London's Tower Bridge was recently completely decked out in LED lights to celebrate Queen Elizabeth II's Diamond Jubilee (which marks her 60th year as monarch). The new light installation will replace a 25-year-old legacy system, adding a touch of color to the more than 100-year-old bridge, and the new lights will cut the famous landmark’s energy consumption by 40 percent.
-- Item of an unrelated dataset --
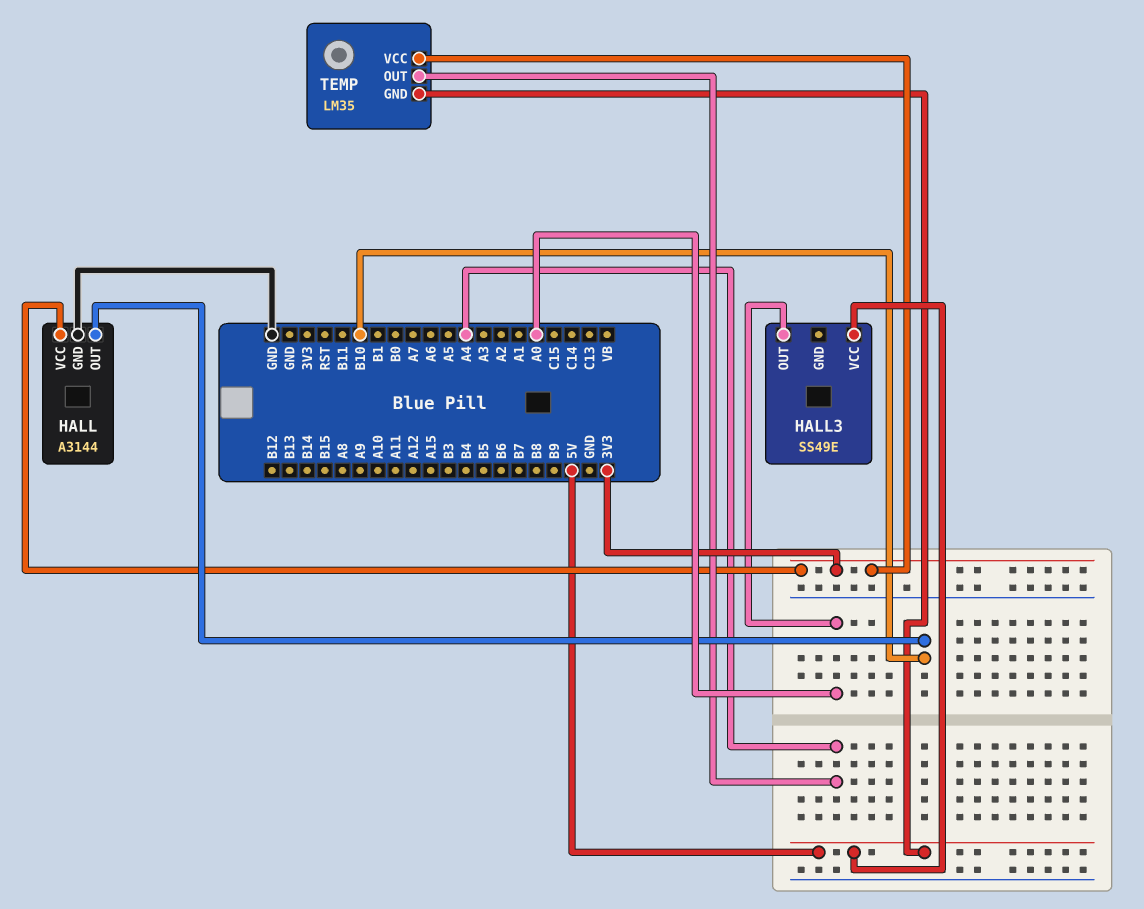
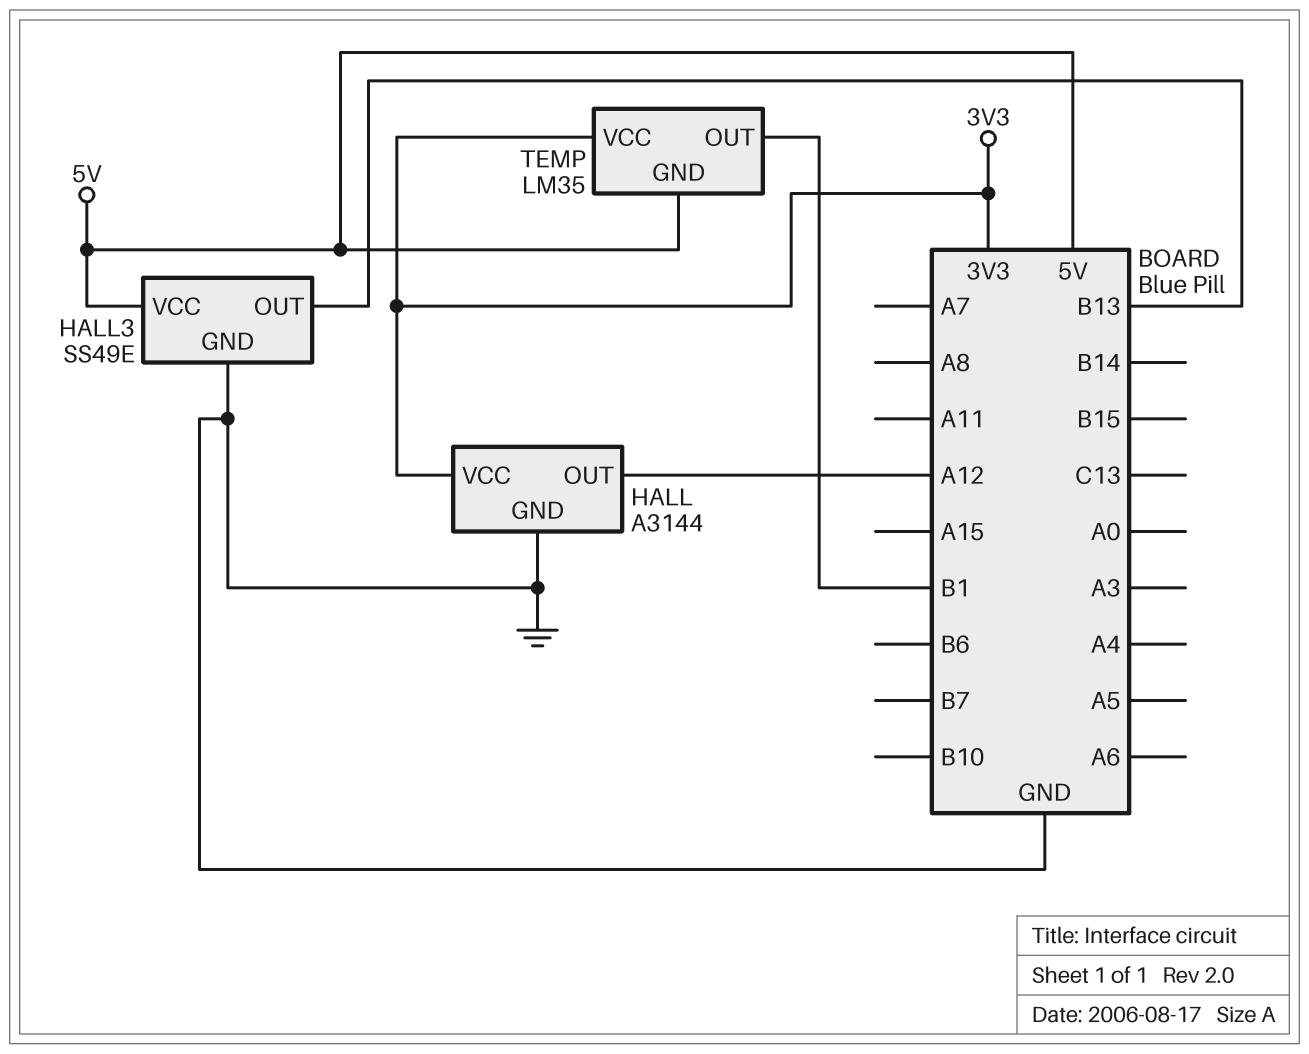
HALL pin OUT: B10 -> A12
HALL3 pin GND: none -> GND
HALL3 pin OUT: A0 -> B13
TEMP pin OUT: A4 -> B1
2012 is a big year for London (and the UK) with the 2012 Olympic Summer Games, the Diamond Jubilee and 60 years of James Bond films, so a project was undertaken to update the 117-year-old bridge’s facade. Over six months, a team of lighting designers and electricians strung together some 6,500 feet of energy-efficient LED linear lights, 1,800 LED lamps, and 1,000 junction boxes along with 16,500 feet of cable. Last night, it was turned on for the first time.
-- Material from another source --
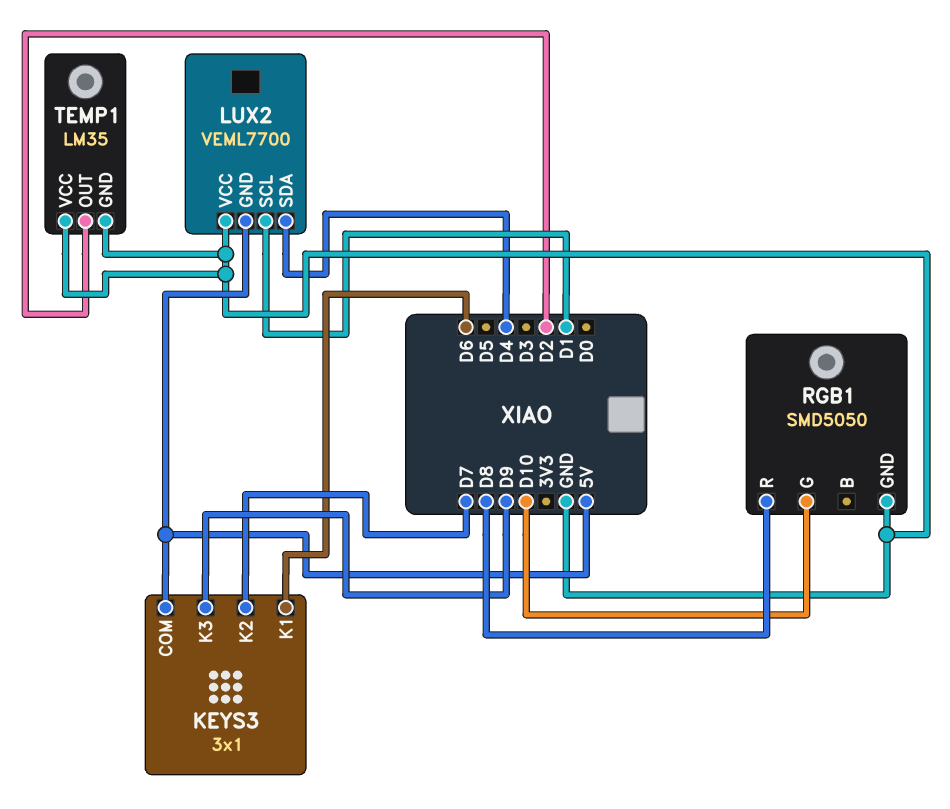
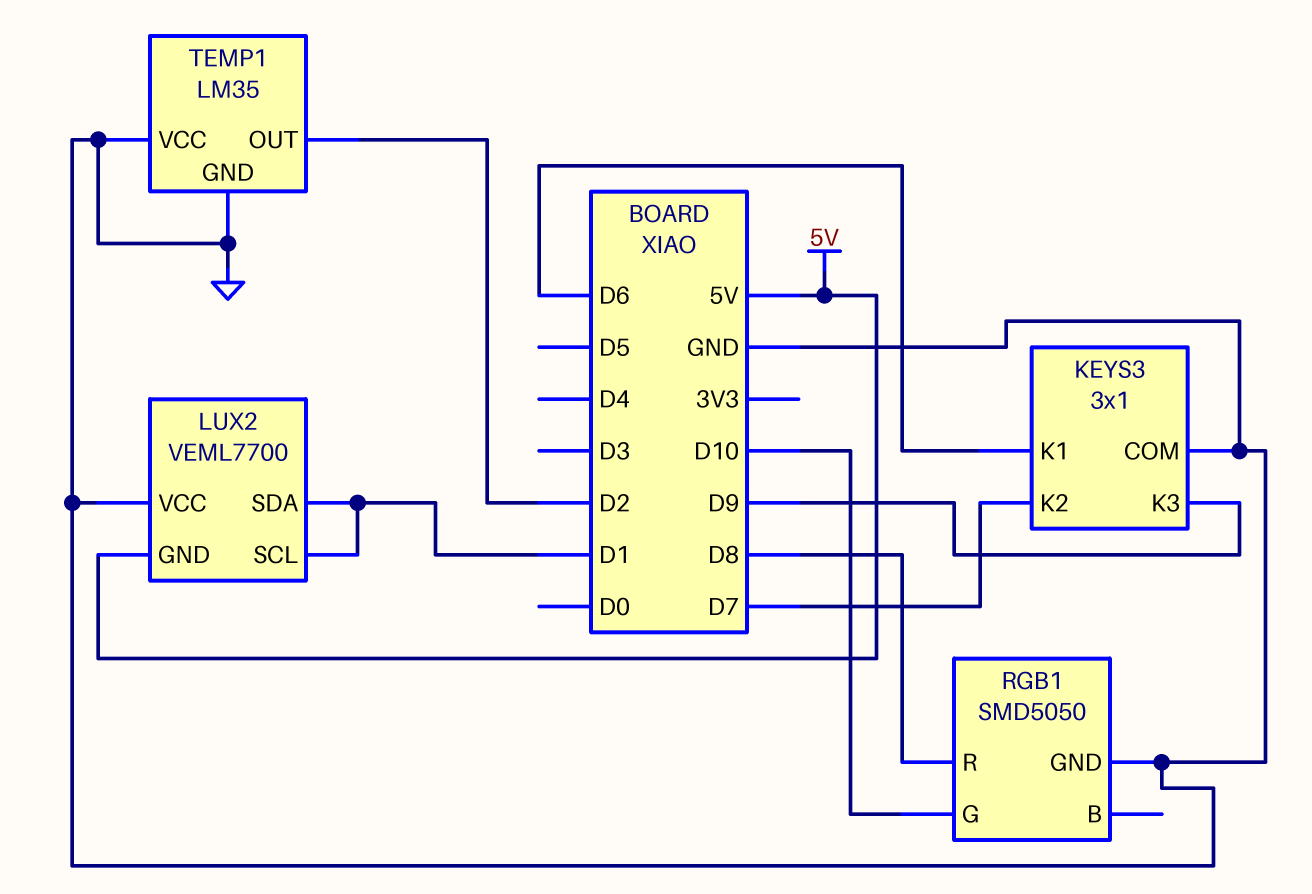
KEYS3 pin COM: 5V -> GND
LUX2 pin SDA: D4 -> D1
The switch was flipped by London Mayor Boris Johnson and this weekend — the Diamond Jubilee weekend — the bridge will gleam in “diamond white” to mark the occasion. Over the next few weeks, in the buildup to the Olympic Games, the bridge will display the Olympic rings as well as the logo for the Paralympic Games.
The new lighting system uses GE architectural LED systems, which are expected to last for over 25 years. The entire display was designed by French firm Citelum, which previously oversaw the illumination of the Eiffel Tower and the Notre Dame cathedral in Paris, and the Valley of the Kings in Egypt. To preserve the integrity of the bridge, the LED lights were heat formed so that they would fit over the bridge’s architectural details. GE is one of the main sponsors of the Olympic Games and will provide uninterruptible power generators for the main Olympic stadium as well as a large number charging stations for a fleet of Olympic electric vehicles.